Everything was beautiful in the real life that we meditated on last. We ended with the man beckoning the woman’s voice and wanting to gaze face to face. All that goodness may make her response to him curious.

Catch the foxes for us—

the little foxes that ruin

the vineyards—

for our vineyards are in bloom.

Song 2:15

Here, we experience the tension between the already of this true invitation with the reality of the Bridegroom breaking in, and the not-yet of our consummation. The woman teaches us that reality is complex. Think of what a gift this is: here we are in the holy of holies of Scripture, where we can experience the presence of Christ with us in the most intimate place in his Word. Here we are getting behind the veil, our senses aroused to his love with a taste of what is to come.
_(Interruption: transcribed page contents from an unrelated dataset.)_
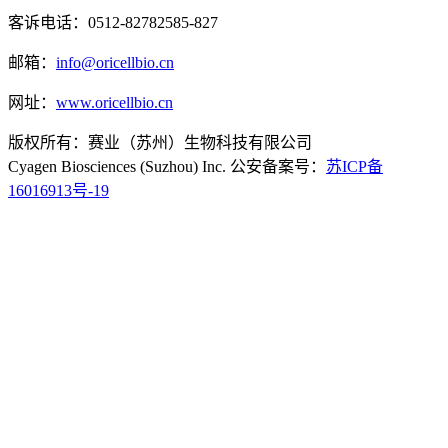
客诉电话：0512-82782585-827
邮箱：
info@oricellbio.cn
网址：
www.oricellbio.cn
版权所有：赛业（苏州）生物科技有限公司
Cyagen Biosciences (Suzhou) Inc. 公安备案号：
苏ICP备
16016913号-19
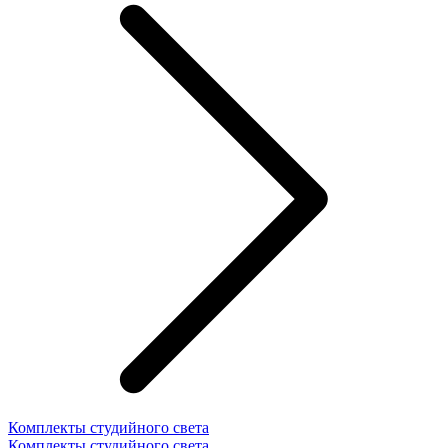
Комплекты студийного света
Комплекты студийного света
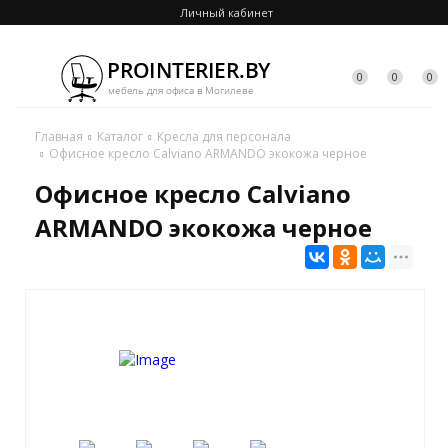
Личный кабинет
0
0
0
Главная
Каталог
Кресла для персонала
Офисное кресло Calviano ARMANDO экокожа черное
Офисное кресло Calviano
ARMANDO экокожа черное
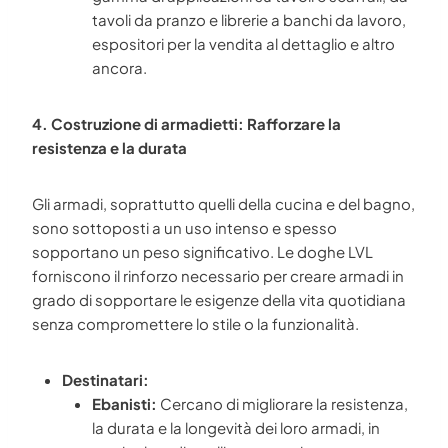
tavoli da pranzo e librerie a banchi da lavoro,
espositori per la vendita al dettaglio e altro
ancora.
4. Costruzione di armadietti: Rafforzare la
resistenza e la durata
Gli armadi, soprattutto quelli della cucina e del bagno,
sono sottoposti a un uso intenso e spesso
sopportano un peso significativo. Le doghe LVL
forniscono il rinforzo necessario per creare armadi in
grado di sopportare le esigenze della vita quotidiana
senza compromettere lo stile o la funzionalità.
Destinatari:
Ebanisti:
Cercano di migliorare la resistenza,
la durata e la longevità dei loro armadi, in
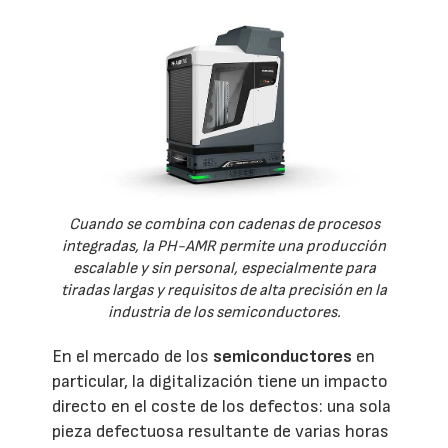
Cuando se combina con cadenas de procesos
integradas, la PH-AMR permite una producción
escalable y sin personal, especialmente para
tiradas largas y requisitos de alta precisión en la
industria de los semiconductores.
En el mercado de los
semiconductores
en
particular, la digitalización tiene un impacto
directo en el coste de los defectos: una sola
pieza defectuosa resultante de varias horas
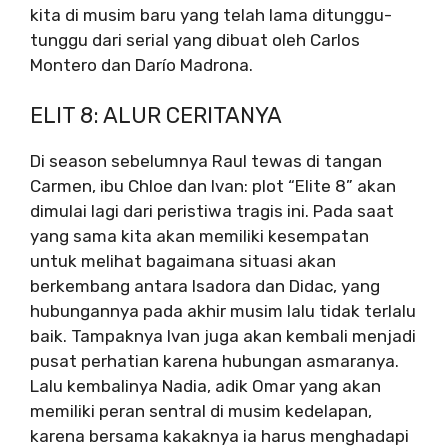
kita di musim baru yang telah lama ditunggu-
tunggu dari serial yang dibuat oleh Carlos
Montero dan Darío Madrona.
ELIT 8: ALUR CERITANYA
Di season sebelumnya Raul tewas di tangan
Carmen, ibu Chloe dan Ivan: plot “Elite 8” akan
dimulai lagi dari peristiwa tragis ini. Pada saat
yang sama kita akan memiliki kesempatan
untuk melihat bagaimana situasi akan
berkembang antara Isadora dan Didac, yang
hubungannya pada akhir musim lalu tidak terlalu
baik. Tampaknya Ivan juga akan kembali menjadi
pusat perhatian karena hubungan asmaranya.
Lalu kembalinya Nadia, adik Omar yang akan
memiliki peran sentral di musim kedelapan,
karena bersama kakaknya ia harus menghadapi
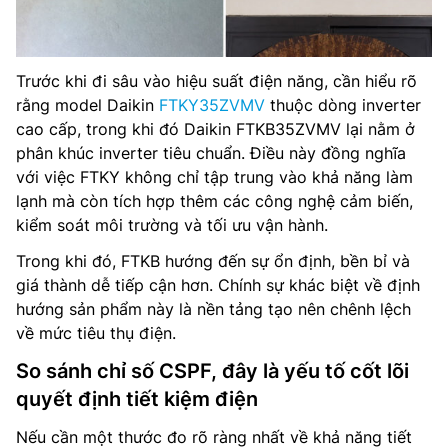
Trước khi đi sâu vào hiệu suất điện năng, cần hiểu rõ
rằng model Daikin
FTKY35ZVMV
thuộc dòng inverter
cao cấp, trong khi đó Daikin FTKB35ZVMV lại nằm ở
phân khúc inverter tiêu chuẩn. Điều này đồng nghĩa
với việc FTKY không chỉ tập trung vào khả năng làm
lạnh mà còn tích hợp thêm các công nghệ cảm biến,
kiểm soát môi trường và tối ưu vận hành.
Trong khi đó, FTKB hướng đến sự ổn định, bền bỉ và
giá thành dễ tiếp cận hơn. Chính sự khác biệt về định
hướng sản phẩm này là nền tảng tạo nên chênh lệch
về mức tiêu thụ điện.
So sánh chỉ số CSPF, đây là yếu tố cốt lõi
quyết định tiết kiệm điện
Nếu cần một thước đo rõ ràng nhất về khả năng tiết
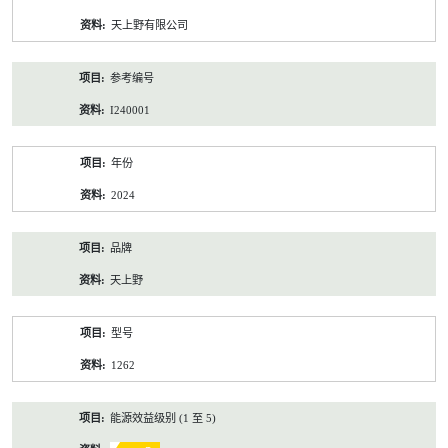
资
天上野有限公司
料
参考编号
I240001
年份
2024
品牌
天上野
型号
1262
能源效益级别 (1 至 5)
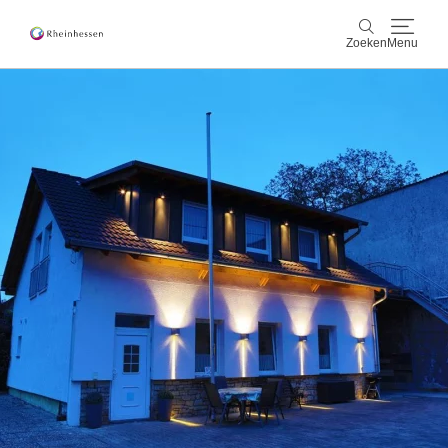
Zoeken
Menu
wijn & gastronomie
Zoeken
actief & natuur
Cultuur & Steden
Events
reservering & service
Rheinhessen-Blog
kaart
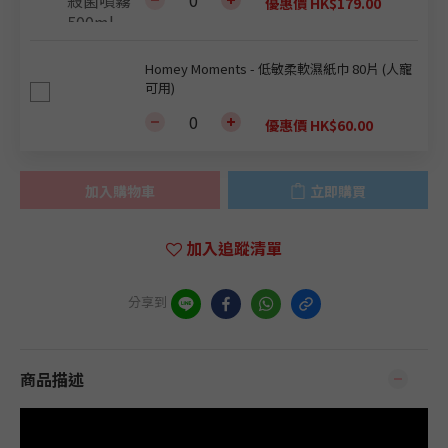
優惠價 HK$179.00
Homey Moments - 低敏柔軟濕紙巾 80片 (人寵
可用)
優惠價 HK$60.00
加入購物車
立即購買
加入追蹤清單
分享到
商品描述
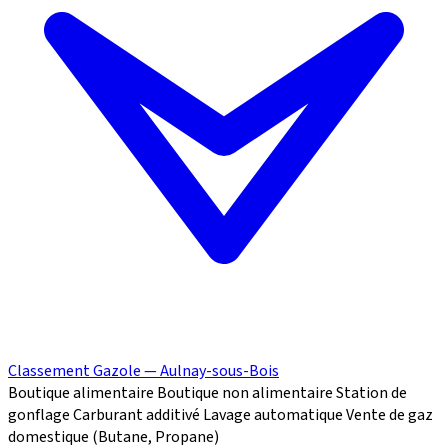
Classement Gazole — Aulnay-sous-Bois
Boutique alimentaire
Boutique non alimentaire
Station de
gonflage
Carburant additivé
Lavage automatique
Vente de gaz
domestique (Butane, Propane)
And yet, it’s all empty sentimental platitudes if we let ourselves pervert it into fantasy.

It’s real.

And so is the fact that our preparation to get there can be filled with conflict and agony. In speaking of a Jewish Hasidic Master, Elie Wiesel, says something similar. “The beauty of Rebbe Barukh [of Medzebozh] is that he could speak of faith not as opposed to anguish but as being part of it. ‘Faith and the abyss are next to one another,’ he told his disciple. ‘I would even say: one within the other. True faith lies beyond questions; true faith comes after it has been challenged.’”[1] Can you resonate with this? So many have testified, feeling a bit of shame for it, that when things are going well, they often don’t feel as close to God. What have been the greatest trials in your life? This is when our faith is exposed. And trained. The writer to the Hebrews says it like this: “No discipline seems joyful at the time[2], but painful. Later on, however, it yields the peaceable fruit of righteousness to those who have been trained by it” (Heb. 12:11). Our faith goes through training in the hard times. Real life training. Disappointments and losses in life can disorient us. They cause us to ask what is real. Things are often not as they seem.